PS1 IPP Czar Logs for the week 2011-12-26 - 2012-01-01

(Up to PS1 IPP Czar Logs)

Monday : 2011-12-26

Bill is czar today

  • Only got 33 exposures last night. Wind and humidity.
  • LAP is proceeding. Postage stamp server is busy.
  • marked all ps_ud_% data to be cleaned.
  • 09:42 doubled number of hosts doing update processing.
  • 10:31 restarted stdscience and distribution. The pcontrols were spinning.
  • 12:16 pstamp is done with the backlog of outstanding jobs.

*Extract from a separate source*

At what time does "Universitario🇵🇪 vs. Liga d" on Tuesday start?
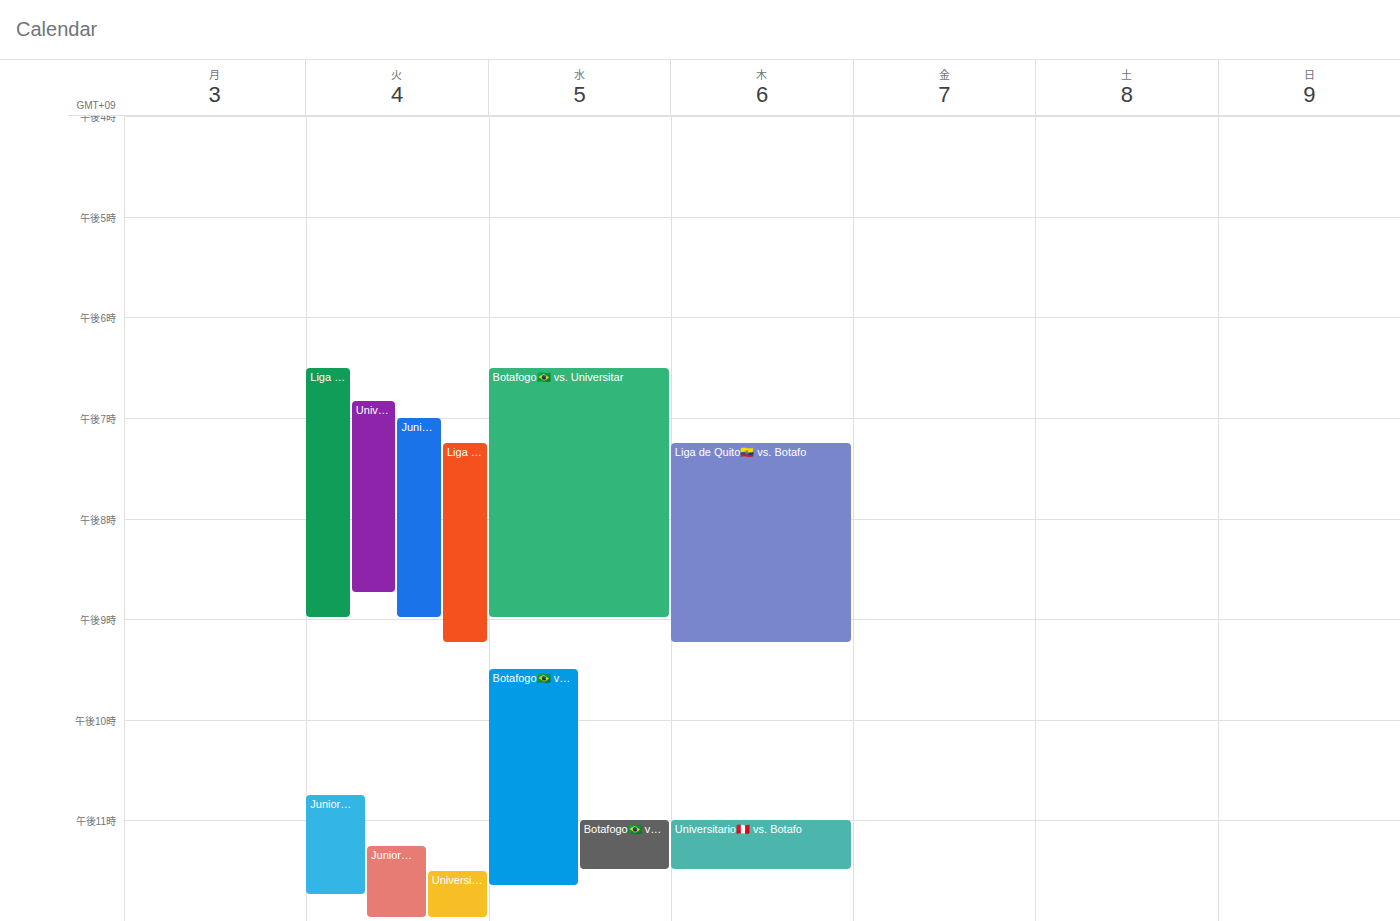
6:50 PMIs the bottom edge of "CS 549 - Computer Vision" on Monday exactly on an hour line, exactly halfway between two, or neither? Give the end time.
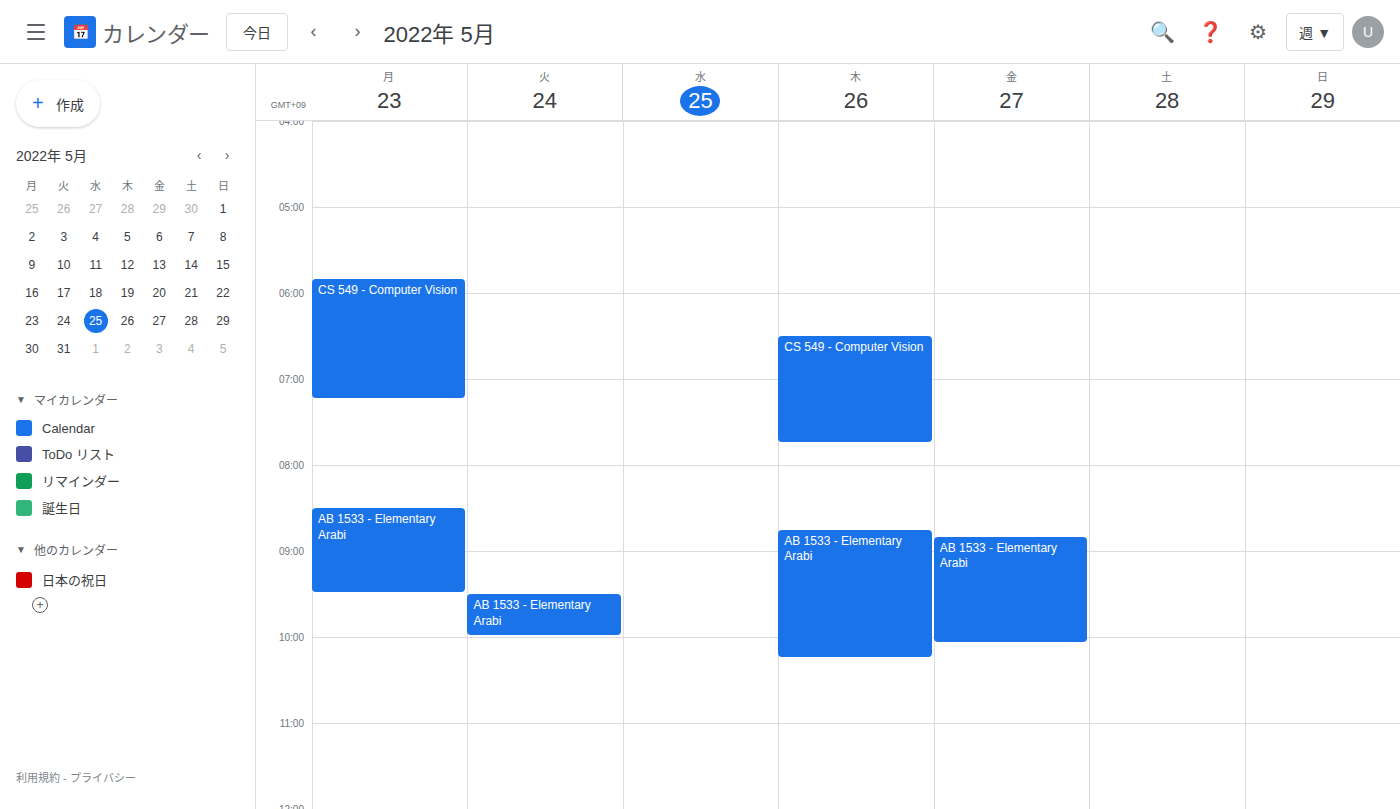
07:15 -- neither: a quarter of the way from the 07:00 line to the 08:00 line.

Restarted update with normal number of hosts.

Tuesday : 2011-12-27

Roy is czar.

  • 08:00: no data last night.....
  • 11:45: Bill stopped stdscience to "integrate a change to psastro"
  • 16:13:yeeeehaw! heather stopped pantasks to pull in a pile of addstar changes (into the trunk, into ipp-dvo, and into gpc1 db). ipp's ipp is unchanged for the moment - the changes only affect addstar related activities.

Wednesday : 2011-12-28

Roy is czar.

  • 08:00: no data last night

Thursday : 2011-12-29

  • no data last night (hexapod)
  • bill restarted dist -this 'kicked' lap
  • heather started condooooooor! on JTMD stuff

Friday : 2011-12-30

Saturday : 2011-12-31

  • 06:26 Gene rebooted ipp058
  • 07:45 or so Bill repaired several bad raw instances and skipped some chips with empty burntool tables.
  • 11:30 Bill restarted stdscience. pcontrol was running amok making communication between pantasks_client and server error prone
  • 16:30 Mark: MD04 staticsky stalled in distribution for past 24hrs, restarted and cleared along with 480 LAP.
  • 18:00 Mark: restarted deepstack pantasks to rerun MD06 skycell.087-i that failed with poor quality
  • 22:00 Mr Fussy noticed a forlorn MD06.GRO stack failing that had a broken input file. Then noticed many many MD06 broken files (we really need to bite the bullet and replicate transient input files) and rebuilt the chips and warp.
    • Mark has been slowly working through the remaining MD06xxxx that pop up from distribution and the annoying missing .kernel files. Please resist the temptation to revert the MD06 faults for now :)

Sunday : 2011-01-01

  • 11:00 Mark restarted distribution pantasks to see if unsticks 2 remaining MD06 stacks (and 10 LAP) for distribution. nope.
  • 13:08 Bill cleaned up the latest stuck LAP files. Every few hours some exposures do not finish because of various problems. Here are the steps that I have been following to get LAP moving again
    • corrupt files on XY26 Fix with tools/repair_bad_instance --repair --exp_id <exp_id> --class_id <class_id> To check without fixing leave off --repair
    • rawImfiles with no good instances: Also handled by tools/repair_bad_instance (sets rawImfile.ignored)w
    • missing burntool tables chiptool -dropprocessedimfile -set_quality 40 -exp_id <exp_id> --class_id <class_id>
    • warpSkyfiles with no remaining instances warptool -updatewarpskyfile -set_quality 42 -fault 0 -warp_id <warp_id> -skycell_id <skycell_id> ;
    • sometimes the following is also needed: warptool -tofullskyfile -warp_id <warp_id> -skycell_id <skycell_id> to get the warpRun to go to full.